[[ Data shown open ]]

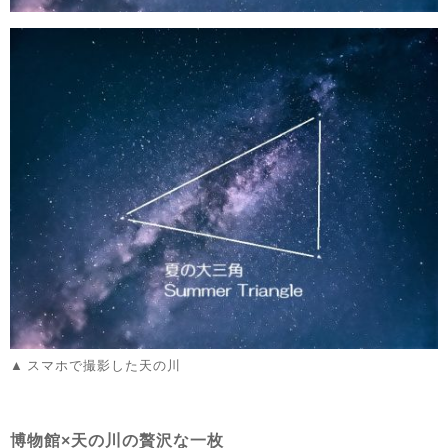
スマホで撮影した天の川
博物館×天の川の贅沢な一枚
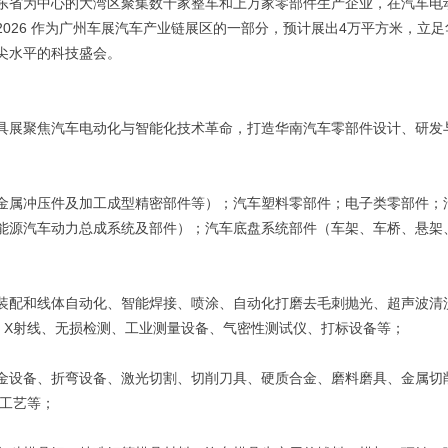
东省为中心的大湾区聚集数十家整车和上万家零部件生产企业，在汽车电
na 2026 作为广州车展汽车产业链展区的一部分，预计展出4万平方米，立足
尖水平的科技盛会。
、汽车模具展聚焦汽车电动化与智能化技术革命，打造华南汽车零部件设计、研发
金属冲压件及加工成型精密部件等）；汽车塑料零部件；电子类零部件；
能源汽车动力总成系统及部件）；汽车底盘系统部件（车架、车桥、悬架
装配和线体自动化、智能焊接、喷涂、自动化打磨去毛刺抛光、超声波清
、X射线、无损检测、工业测量设备、气密性测试仪、打标设备等；
金设备、折弯设备、激光切割、切削刀具、硬质合金、磨料磨具、金属切
脂工艺等；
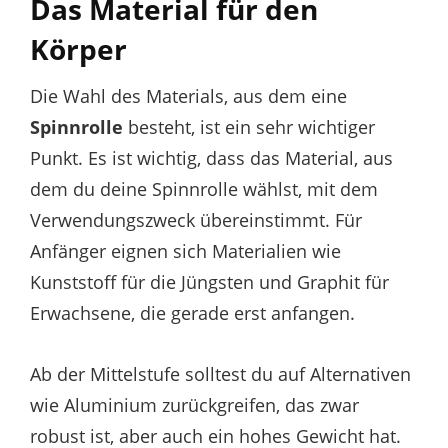
Das Material für den
Körper
Die Wahl des Materials, aus dem eine
Spinnrolle
besteht, ist ein sehr wichtiger
Punkt. Es ist wichtig, dass das Material, aus
dem du deine Spinnrolle wählst, mit dem
Verwendungszweck übereinstimmt. Für
Anfänger eignen sich Materialien wie
Kunststoff für die Jüngsten und Graphit für
Erwachsene, die gerade erst anfangen.
Ab der Mittelstufe solltest du auf Alternativen
wie Aluminium zurückgreifen, das zwar
robust ist, aber auch ein hohes Gewicht hat.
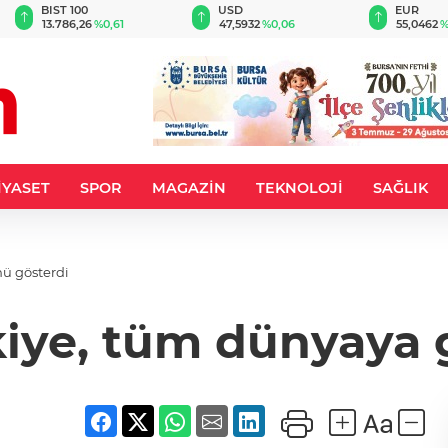
BIST 100
USD
EUR
13.786,26
%0,61
47,5932
%0,06
55,0462
%
İYASET
SPOR
MAGAZİN
TEKNOLOJİ
SAĞLIK
ü gösterdi
kiye, tüm dünyaya 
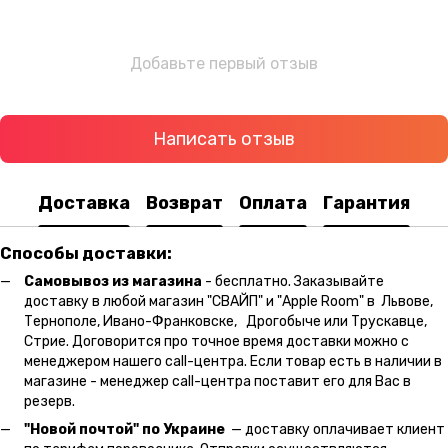
Добавьте первый отзыв
Написать отзыв
Доставка
Возврат
Оплата
Гарантия
Способы доставки:
Самовывоз из магазина
- бесплатно. Заказывайте
доставку в любой магазин "СВАЙП" и "Apple Room" в Львове,
Тернополе, Ивано-Франковске, Дрогобыче или Трускавце,
Стрие. Договорится про точное время доставки можно с
менеджером нашего call-центра. Если товар есть в наличии в
магазине - менеджер call-центра поставит его для Вас в
резерв.
"Новой почтой" по Украине
— доставку оплачивает клиент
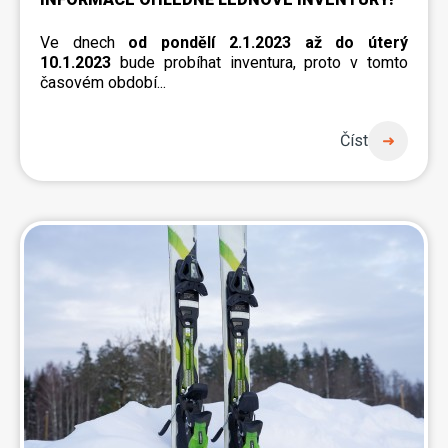
Ve dnech
od pondělí 2.1.2023 až do úterý
10.1.2023
bude probíhat inventura, proto v tomto
časovém období...
Číst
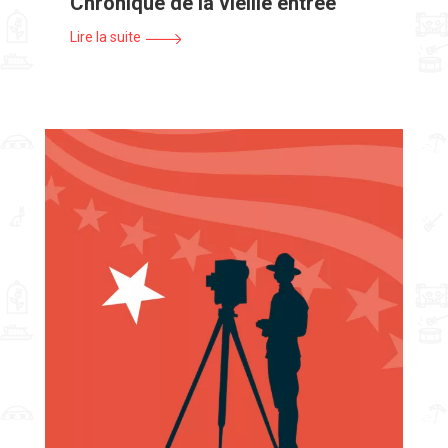
Chronique de la vieille entrée
Lire la suite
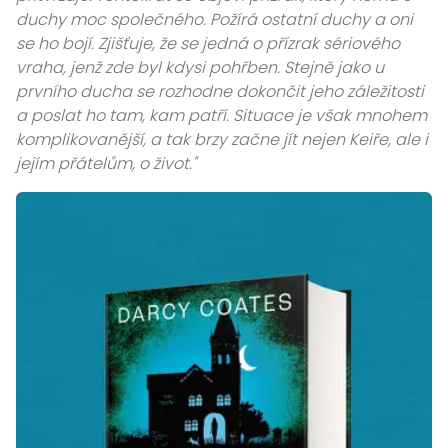
duchy moc společného. Požírá ostatní duchy a oni
se ho bojí. Zjišťuje, že se jedná o přízrak sériového
vraha, jenž zde byl kdysi pohřben. Stejně jako u
prvního ducha se rozhodne dokončit jeho záležitosti
a poslat ho tam, kam patří. Situace je však mnohem
komplikovanější, a tak brzy začne jít nejen Keiře, ale i
jejím přátelům, o život."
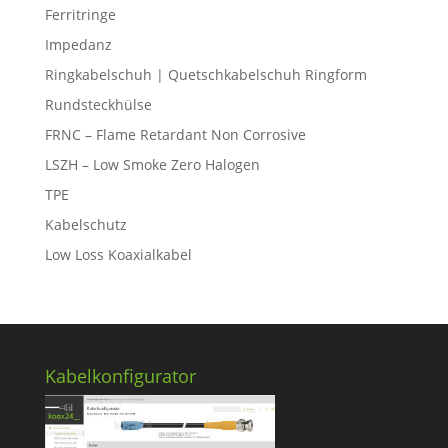
Ferritringe
Impedanz
Ringkabelschuh | Quetschkabelschuh Ringform
Rundsteckhülse
FRNC – Flame Retardant Non Corrosive
LSZH – Low Smoke Zero Halogen
TPE
Kabelschutz
Low Loss Koaxialkabel
Kabelkonfigurator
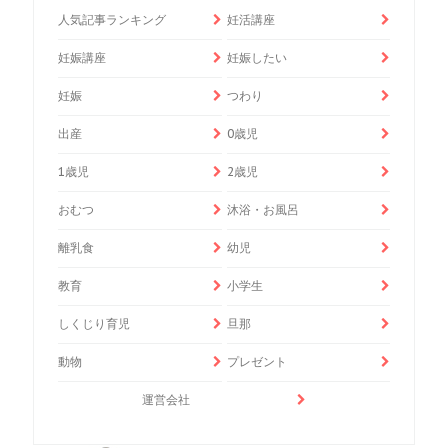
人気記事ランキング
妊活講座
妊娠講座
妊娠したい
妊娠
つわり
出産
0歳児
1歳児
2歳児
おむつ
沐浴・お風呂
離乳食
幼児
教育
小学生
しくじり育児
旦那
動物
プレゼント
運営会社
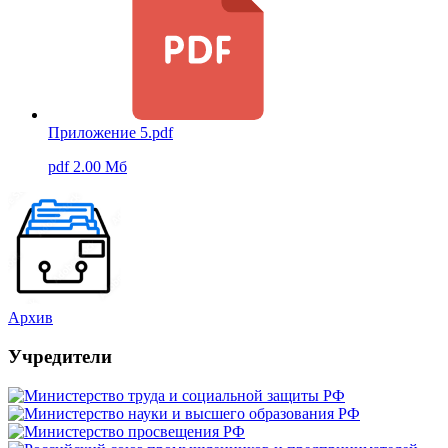
Приложение 5.pdf
pdf 2.00 Мб
Архив
Учредители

[[ Data shown closed ]]

Swap "Spinnrolle" for "Angelrolle" throughout the items above and give their lines again with nothing else changed. Leave the pictures out of your answer.

スマホで撮影した天の川
博物館×天の川の贅沢な一枚
东省为中心的大湾区聚集数十家整车和上万家零部件生产企业，在汽车电
na 2026 作为广州车展汽车产业链展区的一部分，预计展出4万平方米，立足
尖水平的科技盛会。
、汽车模具展聚焦汽车电动化与智能化技术革命，打造华南汽车零部件设计、研发
金属冲压件及加工成型精密部件等）；汽车塑料零部件；电子类零部件；
能源汽车动力总成系统及部件）；汽车底盘系统部件（车架、车桥、悬架
装配和线体自动化、智能焊接、喷涂、自动化打磨去毛刺抛光、超声波清
、X射线、无损检测、工业测量设备、气密性测试仪、打标设备等；
金设备、折弯设备、激光切割、切削刀具、硬质合金、磨料磨具、金属切
脂工艺等；
Das Material für den
Körper
Die Wahl des Materials, aus dem eine
Angelrolle
besteht, ist ein sehr wichtiger
Punkt. Es ist wichtig, dass das Material, aus
dem du deine Angelrolle wählst, mit dem
Verwendungszweck übereinstimmt. Für
Anfänger eignen sich Materialien wie
Kunststoff für die Jüngsten und Graphit für
Erwachsene, die gerade erst anfangen.
Ab der Mittelstufe solltest du auf Alternativen
wie Aluminium zurückgreifen, das zwar
robust ist, aber auch ein hohes Gewicht hat.
BIST 100
USD
EUR
13.786,26
%0,61
47,5932
%0,06
55,0462
%
İYASET
SPOR
MAGAZİN
TEKNOLOJİ
SAĞLIK
ü gösterdi
kiye, tüm dünyaya 
Добавьте первый отзыв
Написать отзыв
Доставка
Возврат
Оплата
Гарантия
Способы доставки:
Самовывоз из магазина
- бесплатно. Заказывайте
доставку в любой магазин "СВАЙП" и "Apple Room" в Львове,
Тернополе, Ивано-Франковске, Дрогобыче или Трускавце,
Стрие. Договорится про точное время доставки можно с
менеджером нашего call-центра. Если товар есть в наличии в
магазине - менеджер call-центра поставит его для Вас в
резерв.
"Новой почтой" по Украине
— доставку оплачивает клиент
Ve dnech
od pondělí 2.1.2023 až do úterý
10.1.2023
bude probíhat inventura, proto v tomto
časovém období...
Číst
Chronique de la vieille entrée
Lire la suite
duchy moc společného. Požírá ostatní duchy a oni
se ho bojí. Zjišťuje, že se jedná o přízrak sériového
vraha, jenž zde byl kdysi pohřben. Stejně jako u
prvního ducha se rozhodne dokončit jeho záležitosti
a poslat ho tam, kam patří. Situace je však mnohem
komplikovanější, a tak brzy začne jít nejen Keiře, ale i
jejím přátelům, o život."
Ferritringe
Impedanz
Ringkabelschuh | Quetschkabelschuh Ringform
Rundsteckhülse
FRNC – Flame Retardant Non Corrosive
LSZH – Low Smoke Zero Halogen
TPE
Kabelschutz
Low Loss Koaxialkabel
Kabelkonfigurator
人気記事ランキング
妊活講座
妊娠講座
妊娠したい
妊娠
つわり
出産
0歳児
1歳児
2歳児
おむつ
沐浴・お風呂
離乳食
幼児
教育
小学生
しくじり育児
旦那
動物
プレゼント
運営会社
Приложение 5.pdf
pdf 2.00 Мб
Архив
Учредители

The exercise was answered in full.